-- THE INPUT follows --

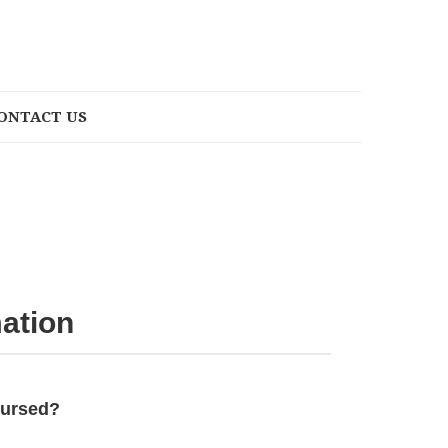
ONTACT US
ation
bursed?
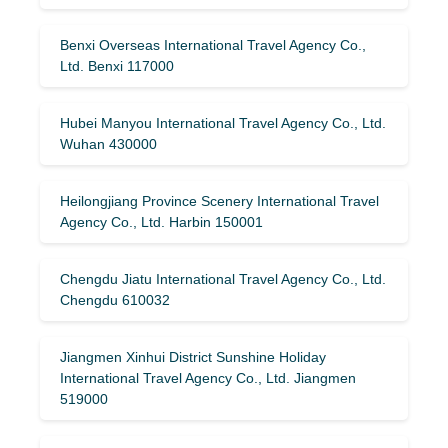
Benxi Overseas International Travel Agency Co.,
Ltd. Benxi 117000
Hubei Manyou International Travel Agency Co., Ltd.
Wuhan 430000
Heilongjiang Province Scenery International Travel
Agency Co., Ltd. Harbin 150001
Chengdu Jiatu International Travel Agency Co., Ltd.
Chengdu 610032
Jiangmen Xinhui District Sunshine Holiday
International Travel Agency Co., Ltd. Jiangmen
519000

-- THE INPUT concluded --

## WORK INSTRUCTIONS:
Pictures aside, retype the entries above exactly as they are.

## ANSWER BELOW:
ONTACT US
ation
bursed?
Benxi Overseas International Travel Agency Co.,
Ltd. Benxi 117000
Hubei Manyou International Travel Agency Co., Ltd.
Wuhan 430000
Heilongjiang Province Scenery International Travel
Agency Co., Ltd. Harbin 150001
Chengdu Jiatu International Travel Agency Co., Ltd.
Chengdu 610032
Jiangmen Xinhui District Sunshine Holiday
International Travel Agency Co., Ltd. Jiangmen
519000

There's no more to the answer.